The study I was presenting is called a dynamic study where the main aim is to demonstrate that using a blood test called circulating tumour DNA can actually reduce the use of chemotherapy in patients with stage 2 colon cancer. As a way of background, currently the way we manage stage 2 colon cancer is a huge clinical dilemma in the clinic because surgery can cure more than 80% of patients and the use of adjuvant chemotherapy only improves outcomes for these patients less than 5%. So we’re clearly over-treating a lot of these patients and there isn’t a way where we can select which patients will recur and which will not recur accurately. So we’re hoping that using ctDNA to be able to predict who is going to recur quickly and who is not going to recur, or have a lesser risk of recurrence, to help us better stratify which patients will need chemotherapy or not.
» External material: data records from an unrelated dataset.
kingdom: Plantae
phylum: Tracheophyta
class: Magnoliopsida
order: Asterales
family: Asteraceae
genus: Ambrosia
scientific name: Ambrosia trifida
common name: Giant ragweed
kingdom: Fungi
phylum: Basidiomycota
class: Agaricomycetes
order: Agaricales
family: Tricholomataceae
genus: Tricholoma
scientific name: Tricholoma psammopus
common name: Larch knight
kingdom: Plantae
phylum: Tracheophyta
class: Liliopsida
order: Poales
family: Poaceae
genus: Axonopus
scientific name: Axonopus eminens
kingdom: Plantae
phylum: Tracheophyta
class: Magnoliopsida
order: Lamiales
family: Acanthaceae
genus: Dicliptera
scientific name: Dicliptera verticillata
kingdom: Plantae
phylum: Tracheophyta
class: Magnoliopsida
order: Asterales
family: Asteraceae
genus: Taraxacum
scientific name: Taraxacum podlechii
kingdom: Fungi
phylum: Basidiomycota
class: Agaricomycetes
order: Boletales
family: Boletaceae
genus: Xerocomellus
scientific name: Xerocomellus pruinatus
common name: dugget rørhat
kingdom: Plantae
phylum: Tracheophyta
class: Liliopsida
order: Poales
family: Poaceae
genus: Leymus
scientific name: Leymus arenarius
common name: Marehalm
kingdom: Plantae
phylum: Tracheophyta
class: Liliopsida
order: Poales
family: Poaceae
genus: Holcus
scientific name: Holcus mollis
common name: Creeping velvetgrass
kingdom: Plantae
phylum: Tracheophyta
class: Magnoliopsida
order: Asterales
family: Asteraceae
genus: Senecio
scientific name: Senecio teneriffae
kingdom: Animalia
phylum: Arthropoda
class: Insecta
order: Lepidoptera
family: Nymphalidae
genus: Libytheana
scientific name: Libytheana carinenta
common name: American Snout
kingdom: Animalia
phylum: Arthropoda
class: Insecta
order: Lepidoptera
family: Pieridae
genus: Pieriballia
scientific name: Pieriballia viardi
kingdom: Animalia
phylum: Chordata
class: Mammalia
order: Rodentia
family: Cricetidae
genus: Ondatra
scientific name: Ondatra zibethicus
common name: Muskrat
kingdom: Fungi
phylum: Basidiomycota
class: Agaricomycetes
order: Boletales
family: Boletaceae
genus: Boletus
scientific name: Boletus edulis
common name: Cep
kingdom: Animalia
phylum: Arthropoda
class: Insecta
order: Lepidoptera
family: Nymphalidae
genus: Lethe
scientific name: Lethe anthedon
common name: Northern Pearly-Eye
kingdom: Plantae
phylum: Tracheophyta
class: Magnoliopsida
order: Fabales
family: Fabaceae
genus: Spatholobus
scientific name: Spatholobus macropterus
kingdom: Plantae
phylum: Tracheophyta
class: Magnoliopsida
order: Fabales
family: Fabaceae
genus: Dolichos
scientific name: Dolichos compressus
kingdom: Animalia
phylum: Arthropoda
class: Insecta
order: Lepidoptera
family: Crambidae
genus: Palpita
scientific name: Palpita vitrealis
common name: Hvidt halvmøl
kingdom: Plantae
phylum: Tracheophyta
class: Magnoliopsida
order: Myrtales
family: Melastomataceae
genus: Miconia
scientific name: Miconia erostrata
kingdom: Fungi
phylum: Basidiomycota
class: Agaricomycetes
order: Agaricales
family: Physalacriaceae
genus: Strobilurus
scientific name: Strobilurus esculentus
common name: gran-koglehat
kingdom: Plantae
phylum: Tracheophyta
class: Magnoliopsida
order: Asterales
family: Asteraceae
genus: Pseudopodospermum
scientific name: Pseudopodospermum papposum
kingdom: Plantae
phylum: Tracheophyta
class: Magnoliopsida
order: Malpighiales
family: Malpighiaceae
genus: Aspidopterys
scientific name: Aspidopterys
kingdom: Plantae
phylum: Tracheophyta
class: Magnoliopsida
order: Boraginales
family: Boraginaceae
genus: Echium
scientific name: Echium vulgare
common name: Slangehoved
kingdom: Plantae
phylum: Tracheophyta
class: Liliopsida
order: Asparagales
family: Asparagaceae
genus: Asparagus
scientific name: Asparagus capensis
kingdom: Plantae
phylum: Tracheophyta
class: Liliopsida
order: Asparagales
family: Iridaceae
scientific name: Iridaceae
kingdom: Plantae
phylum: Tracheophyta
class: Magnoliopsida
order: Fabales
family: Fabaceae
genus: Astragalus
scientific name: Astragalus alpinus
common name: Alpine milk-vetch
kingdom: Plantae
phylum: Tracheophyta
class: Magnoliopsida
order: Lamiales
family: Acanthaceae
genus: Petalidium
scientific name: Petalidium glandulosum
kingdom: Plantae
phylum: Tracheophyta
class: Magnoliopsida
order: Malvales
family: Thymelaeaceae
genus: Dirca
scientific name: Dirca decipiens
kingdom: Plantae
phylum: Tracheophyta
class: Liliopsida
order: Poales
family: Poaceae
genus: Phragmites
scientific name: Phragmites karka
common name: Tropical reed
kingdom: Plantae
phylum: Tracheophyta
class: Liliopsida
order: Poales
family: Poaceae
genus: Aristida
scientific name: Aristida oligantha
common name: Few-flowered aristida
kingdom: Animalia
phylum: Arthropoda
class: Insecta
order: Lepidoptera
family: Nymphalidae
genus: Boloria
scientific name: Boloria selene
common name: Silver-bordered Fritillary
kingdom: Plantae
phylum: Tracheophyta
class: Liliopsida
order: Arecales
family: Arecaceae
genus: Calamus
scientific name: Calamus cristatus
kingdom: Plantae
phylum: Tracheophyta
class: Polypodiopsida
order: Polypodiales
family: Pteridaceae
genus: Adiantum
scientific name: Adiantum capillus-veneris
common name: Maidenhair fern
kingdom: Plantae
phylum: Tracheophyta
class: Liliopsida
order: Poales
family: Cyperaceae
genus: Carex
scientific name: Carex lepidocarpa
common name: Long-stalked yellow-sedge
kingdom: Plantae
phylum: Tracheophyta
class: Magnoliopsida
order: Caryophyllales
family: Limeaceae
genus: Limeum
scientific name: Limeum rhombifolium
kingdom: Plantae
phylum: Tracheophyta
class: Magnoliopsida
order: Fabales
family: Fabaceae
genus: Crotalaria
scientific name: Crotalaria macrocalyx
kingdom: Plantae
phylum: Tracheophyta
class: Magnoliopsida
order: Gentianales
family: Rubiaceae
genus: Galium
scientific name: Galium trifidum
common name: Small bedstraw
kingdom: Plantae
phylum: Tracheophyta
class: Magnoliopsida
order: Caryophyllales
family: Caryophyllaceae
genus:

So that is essentially the background. Previous work that we’ve done has certainly shown that if you have a positive ctDNA or detectable ctDNA after surgery for stage 2 colon cancer and you’re not treated with adjuvant chemotherapy your risk of recurrence is extremely high, it’s over 80%. So we’re hoping that with our study, which we’ll talk about soon, is that using the results of the ctDNA that we can guide who will need treatment and who doesn’t need treatment.
The study essentially is a randomised study where we allocate a group of patients to ctDNA guided management where if they have a positive test they receive chemotherapy, if they don’t have a positive test or have a negative test they’re not treated with chemotherapy, they just undergo observation or surveillance. The control group is essentially our standard management group where clinicians manage the patients without the blood tests. So they manage the patient based on the conventional clinical pathological risk features such as T stage and number of lymph nodes, lymphovascular invasion – typical risk factors that clinicians will look at to decide whether the patient will need chemotherapy or not. So that’s the comparator arm and we’re essentially comparing the outcome of the two looking at the use of chemotherapy between the two groups of patients as well as the recurrence free survival. We want to demonstrate that we can reduce the use of chemotherapy but not compromising on the risk of recurrence or recurrence free survival.
We recruited 455 patients in 23 Australian centres over a four-year period from 2015 to 2019 for the study. What we found was that the use of ctDNA guidance reduced the percentage of patients requiring chemotherapy from 28% in the standard care arm down to 15%, so almost half the number of patients requiring chemotherapy. Importantly, we also demonstrated that the recurrence free survival between the two arms was similar. So no detrimental effect in terms of outcome but we reduced the number of patients receiving chemotherapy for the main finding.
How similar were the trial arms?
The three year recurrence free survival was 93.5% in the ctDNA guided arm and 92.4% in the standard management arm. If there is access to ctDNA testing in the clinic I would definitely, tomorrow if I go back to the clinic, be using ctDNA to help me guide which patients will need chemotherapy or not. The study result is pretty conclusive that we are not affecting patients’ outcome and can reduce patients’ chemotherapy use. It’s just really another tool that we can use in the clinic in addition to our standard pathological risk features to help us decide whether patients will benefit from chemotherapy.
ctDNA assay for what we call minimal residual disease testing is available in the US commercially. There are several different assays that market it for the use. The assay that we use for our study is actually a research-based assay, it’s not yet commercially available. So the big question is can the result of the study be extrapolated to other assays. Hard to say at this stage, I think each of the assays do perform very differently; even though they all say that they have certain sensitivity they’ve never been compared head to head. So I would be cautious or uncomfortable in recommending using other assays for use based on our result at this stage.
There was one other important finding that was a secondary objective was that we found that even in the ctDNA positive patients who received chemotherapy, historically they do really badly, they have a recurrence free survival usually about 20% or less. In our study they’re above 80%, their recurrence free survival. So that really suggests that adjuvant chemotherapy will actually benefit this very well-defined subgroup of patients.